Requirements:
a: Name the four countries that the biochar article says have the greatest sequestration potential, each with its figure.
b: Turn the paragraph of the biochar article that begins "A number of studies in recent years" into a short bulleted list that keeps its main facts.
c: From the biochar article, write out everything from "A number of studies" down to "long-term soil health.", word for word.

Reading passage:
** Begin **

Image Credit: Lefebvre, et al. The above image is a graphical abstract.
A number of studies in recent years have suggested that biochar potential could be much greater in the future, perhaps in the range of 3.5 GtCO2/yr., or up to 350 Gt during this century. However, to date, studies have focused on global or regional aggregate estimates. In a recently published study, researchers led by David Lefebvre of the University of British Columbia sought to extend these analyses by assessing the potential of biochar sequestration in each of 155 countries. The study restricts itself to the assessment of sequestration potential associated with biomass residue feedstocks in the contexts of agriculture, forestry wood residues, animal manure, and wastewater biosolids. The study also presumes that 30% of residues are left in the fields in the interest of maintaining long-term soil health.
Among the conclusions of the study are the following:
- Four countries, all characterized by large populations, land areas, and agricultural sectors have the greatest potential, including:
- China: 468 Mt CO2e/yr.
- United States: 398 Mt CO2e/yr.
- Brazil: 303 Mt CO2e/yr.
- India: 225 Mt CO2e/yr.
- North America and South America are characterized by a large number of countries with biochar sequestration potential of 25 Mt CO2e/yr., with bands of relatively low potential across North Africa into the Middle East, with low potential in portions of Europe and southern Africa.
- 28 countries have the potential to sequester more than 10% of their CO2 emissions with biochar, with the largest number in Europe
- The “conservative approach” of the study (including assessment of only recalcitrant carbon with permanence factors based on national averages) yielded an estimated carbon dioxide removal potential of 6.23% of total greenhouse gas emissions of the 155 countries in the study.
Notably, the researchers observed that its estimates didn’t take into account a number of potentially compelling co-benefits, such as potentially reducing emissions of methane and nitrous oxide, enhancement of crop yields and displacement of fossil fuels. Any effort to assess the potential costs and benefits of biochar deployment in individual countries, as well as globally, will require a more granular assessment of these factors, suggesting one potential research tributary flowing from this study.
Overall, this study could prove extremely helpful in helping to operationalize biochar programs nationally, and regionally, moving forward. It suggests that biochar could play an important role in the carbon dioxide removal portfolio of many countries.

** End **

Data shown:
** Begin **

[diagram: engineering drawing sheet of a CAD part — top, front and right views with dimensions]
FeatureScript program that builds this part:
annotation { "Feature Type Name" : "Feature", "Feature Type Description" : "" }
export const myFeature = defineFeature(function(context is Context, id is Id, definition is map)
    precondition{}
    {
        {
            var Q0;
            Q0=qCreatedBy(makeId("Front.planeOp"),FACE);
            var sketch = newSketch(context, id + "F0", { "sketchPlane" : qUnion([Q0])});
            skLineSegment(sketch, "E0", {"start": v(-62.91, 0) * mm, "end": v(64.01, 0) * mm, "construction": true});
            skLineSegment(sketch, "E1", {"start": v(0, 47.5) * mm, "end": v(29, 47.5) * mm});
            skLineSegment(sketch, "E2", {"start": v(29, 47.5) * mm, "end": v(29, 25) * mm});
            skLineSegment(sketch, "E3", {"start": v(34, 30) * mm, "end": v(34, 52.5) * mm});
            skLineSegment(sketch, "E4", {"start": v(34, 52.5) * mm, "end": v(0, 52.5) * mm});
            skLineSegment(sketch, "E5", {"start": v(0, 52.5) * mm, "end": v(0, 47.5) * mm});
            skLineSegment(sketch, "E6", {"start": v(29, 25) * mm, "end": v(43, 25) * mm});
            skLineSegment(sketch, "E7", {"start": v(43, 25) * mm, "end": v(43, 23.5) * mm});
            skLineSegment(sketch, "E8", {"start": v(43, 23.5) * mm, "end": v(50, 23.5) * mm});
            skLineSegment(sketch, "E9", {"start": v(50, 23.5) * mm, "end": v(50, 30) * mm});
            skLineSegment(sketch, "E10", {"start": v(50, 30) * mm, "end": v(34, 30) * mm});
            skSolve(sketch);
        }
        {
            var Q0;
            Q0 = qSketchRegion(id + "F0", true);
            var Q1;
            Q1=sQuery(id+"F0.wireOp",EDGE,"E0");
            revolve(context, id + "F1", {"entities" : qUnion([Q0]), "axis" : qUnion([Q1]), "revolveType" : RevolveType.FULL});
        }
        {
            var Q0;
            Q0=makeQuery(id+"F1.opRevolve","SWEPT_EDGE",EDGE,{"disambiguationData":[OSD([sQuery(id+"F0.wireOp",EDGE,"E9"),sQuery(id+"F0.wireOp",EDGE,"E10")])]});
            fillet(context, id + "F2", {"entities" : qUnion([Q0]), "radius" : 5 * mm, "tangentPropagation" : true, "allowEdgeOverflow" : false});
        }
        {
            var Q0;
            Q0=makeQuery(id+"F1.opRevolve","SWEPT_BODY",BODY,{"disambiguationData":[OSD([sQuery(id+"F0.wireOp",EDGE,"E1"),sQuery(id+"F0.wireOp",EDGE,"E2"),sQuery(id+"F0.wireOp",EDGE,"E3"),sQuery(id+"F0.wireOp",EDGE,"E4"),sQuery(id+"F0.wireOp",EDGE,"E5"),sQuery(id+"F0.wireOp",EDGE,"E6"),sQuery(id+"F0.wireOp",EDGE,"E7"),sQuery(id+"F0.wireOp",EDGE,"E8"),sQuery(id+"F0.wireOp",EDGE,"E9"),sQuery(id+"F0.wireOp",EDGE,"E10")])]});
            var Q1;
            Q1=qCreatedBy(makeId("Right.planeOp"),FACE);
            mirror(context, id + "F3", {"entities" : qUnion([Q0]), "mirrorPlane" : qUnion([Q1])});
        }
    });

** End **

Task-by-task solutions:
a:
- China: 468 Mt CO2e/yr.
- United States: 398 Mt CO2e/yr.
- Brazil: 303 Mt CO2e/yr.
- India: 225 Mt CO2e/yr.

b:
- Recent studies suggest future biochar potential of perhaps 3.5 GtCO2/yr., or up to 350 Gt this century, but give only global or regional aggregate estimates.
- A study led by David Lefebvre of the University of British Columbia assessed biochar sequestration potential in each of 155 countries.
- It covered only biomass residue feedstocks from agriculture, forestry wood residues, animal manure, and wastewater biosolids.
- It assumed that 30% of residues are left in the fields to maintain long-term soil health.

c:
A number of studies in recent years have suggested that biochar potential could be much greater in the future, perhaps in the range of 3.5 GtCO2/yr., or up to 350 Gt during this century. However, to date, studies have focused on global or regional aggregate estimates. In a recently published study, researchers led by David Lefebvre of the University of British Columbia sought to extend these analyses by assessing the potential of biochar sequestration in each of 155 countries. The study restricts itself to the assessment of sequestration potential associated with biomass residue feedstocks in the contexts of agriculture, forestry wood residues, animal manure, and wastewater biosolids. The study also presumes that 30% of residues are left in the fields in the interest of maintaining long-term soil health.